Karuppu Pulsar is a 2026 Indian Tamil-language film directed by Murali Krish in his debut, who had previously worked as an assistant to M. Rajesh. The film stars V R Dinesh, Reshma Venkatesh and Madhunika in the lead roles, alongside Saravana Subbiah, Mansoor Ali Khan and others in important roles. The film is produced by Dr.

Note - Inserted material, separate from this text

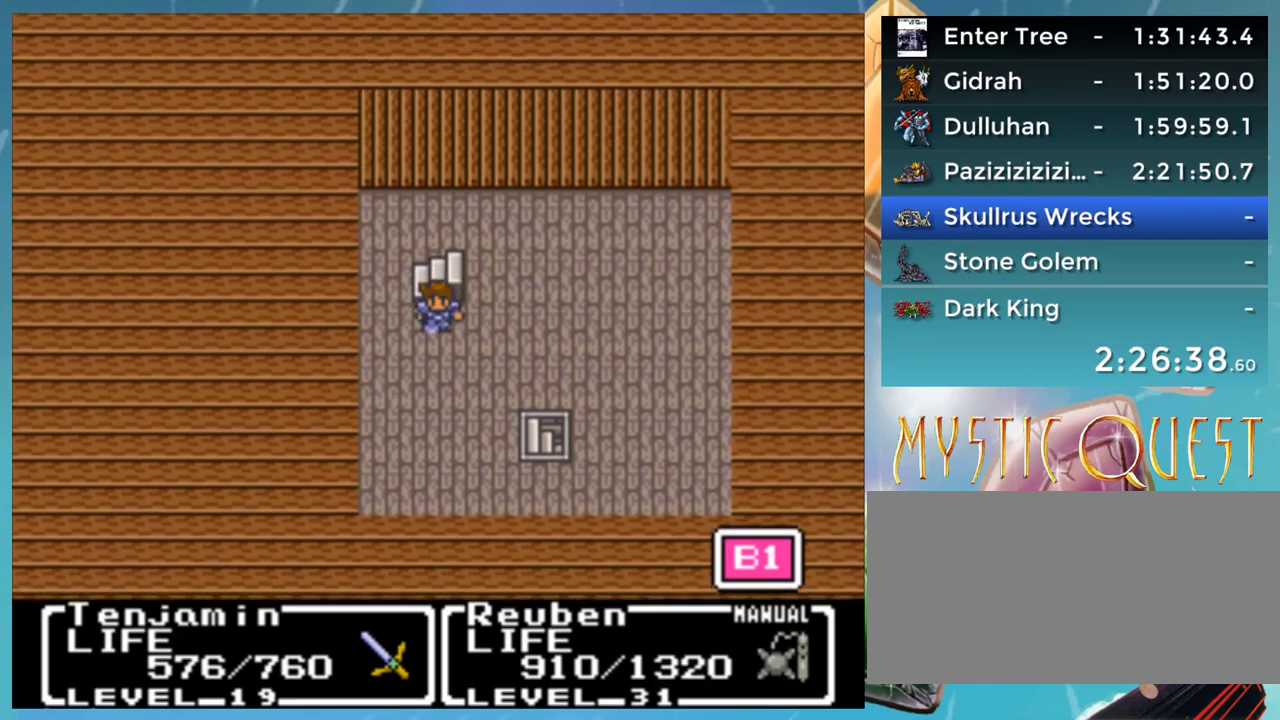
{"buttons": ["DPAD_RIGHT"], "events": [[467, "DPAD_DOWN", "up"], [483, "DPAD_RIGHT", "down"]]}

Sathya Murali Krishnan under Yasho Entertainment banner, with the music composed by Inbaraj Rajendran, cinematography handled by Baskar Arumugam and editing done by Sasi Daksha.

Karuppu Pulsar released in theatres on 30 January 2026.

== Release and reception ==
Karuppu Pulsar released in theatres on 30 January 2026.

A critic of Dinamalar rated the film with 2 out of 5 stars. A critic of Maalai Malar gave 1.5 out of 5 stars and criticised the film for its typical story and suggested the need for a better screenplay. Akshay Kumar of Cinema Express gave 1 out of 5 stars and wrote "What makes Karuppu Pulsar unforgivable is its token messaging, which is a gross underestimation of the audience's intellectual capability. The film, with no redeemable qualities, can just be proud of its crisp runtime, and nothing else".

The film was also reviewed by Dina Thanthi.